Ватные ноги, тошнота и нужно было что-то делать. Я набрала номер такси и собиралась 8 минут. Мы ехали по пустому городу, подбирая и подвозя по ходу каких-то людей. Я ехала с Абакумова на Ветку к брату. Я тогда не знала, что там тоже будет «весело».

На следующее утром мы уехали на море. И у нас не было чемодана. Был пакет с документами, там еще куртка, купальник и ноутбук.

Мой муж не поехал с нами, потому что дома были кот, кошка и пятеро еще слепых котят. Он рассказывал, как они все вместе во время обстрелов сидели. А когда кота выбросило взрывной волной, муж его под обстрелами сутки искал. Нашел под домом в кустах.

У моего брата был потрясающей красоты аквариум и он первое время просил кормить рыбок. Все время спрашивал не за вещи, которые остались в квартире, а как рыбки. Но квартира была недалеко от аэропорта и ездить, чтобы кормить рыбок, становилось все опасней. И брат перестал просить, но я видела, как ему было больно.

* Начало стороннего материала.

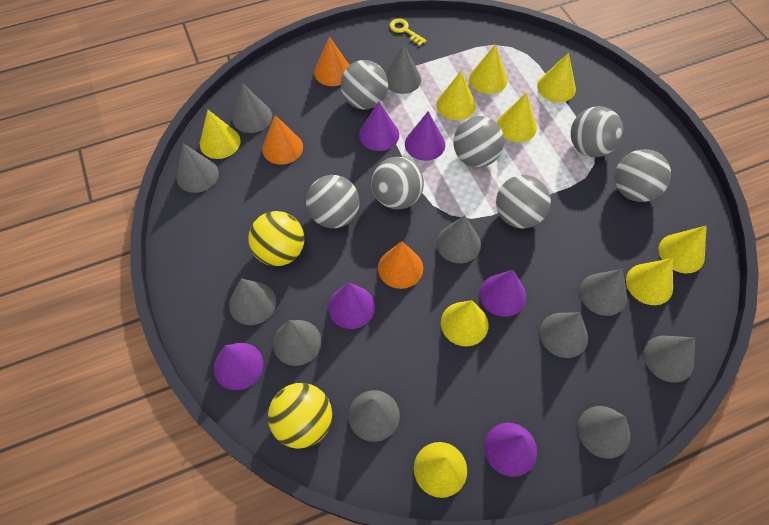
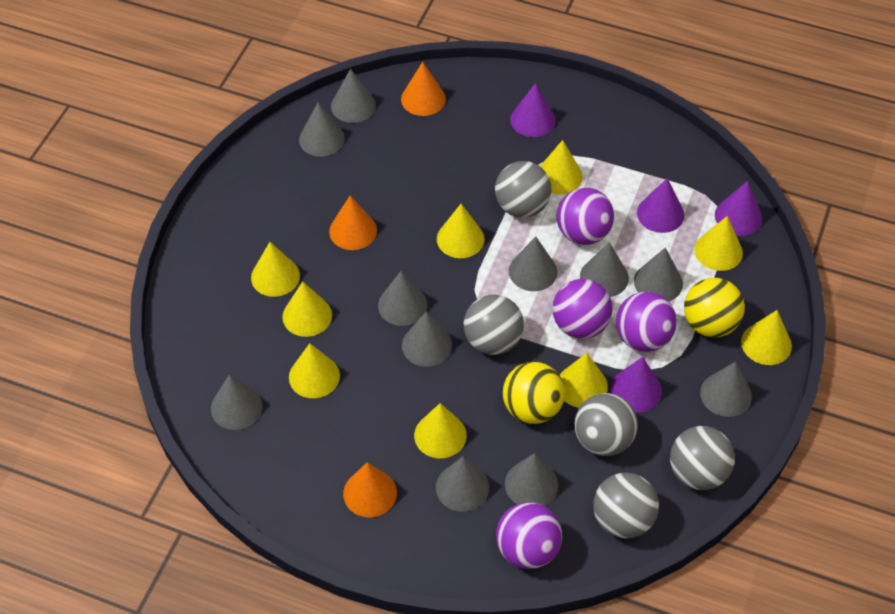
grey ball: 7 -> 5
purple ball: 0 -> 4
purple cone: 6 -> 4
yellow key: 1 -> 0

Анжелика, до войны жила в Ясиноватой (Донецкая обл.):

– Я уезжала с двумя сыновьями – 2 и 4 года, а еще свекровь не от мира сего, собака, два чемодана и велосипед. Я не смогла забрать кошку. Ей было 17 лет, и ветеринары отказались делать прививку. Мне плевать на микроволновки, посудомойки, квартиры. Моя Мышка умерла без меня. Я не вернулась туда больше. Это – моя вина и мои слезы все 5 лет.

Екатерина, до войны жила в Донецке:

– После ночи, проведенной в подвале, я с детьми вышла на улицу. Город весь в чаду, все тянутся в сторону железнодорожного вокзала. И мы по инерции тоже пошли. Было очень страшно. Люди все отрешенные, понятно было без слов, что никто не спал – ни взрослые, ни дети, ведь все сотрясалось так, что в ушах звенело. Возле вокзала стояли автобусы. Мы сели в тот, где были места и поехали в южное направление. С собой были документы, деньги и первое необходимое для детей. Думали на две недели, не дольше, но уже в августе будет 5 лет. И если честно, я и по прошествии этих лет боюсь снова оказаться в той же ситуации. Сегодня нет и 10% уверенности в завтрашнем дне, что он будет мирный и спокойный. Кто не прошел это кошмар, никогда не поймет, что в его стране идет война.

Надежда, до войны жила в Луганске:

– Мы не могли вещи собрать. Всю ночь просидели в подвале. С собой была сумка с документами, тормозком и теплыми вещами для детей. В 4 утра вылезли из подвала, а квартира разбита. В темноте, среди кирпичей, кое-какие вещи пособирала. Себе ничего не нашла. Так и уехали, в чем в подвале сидели.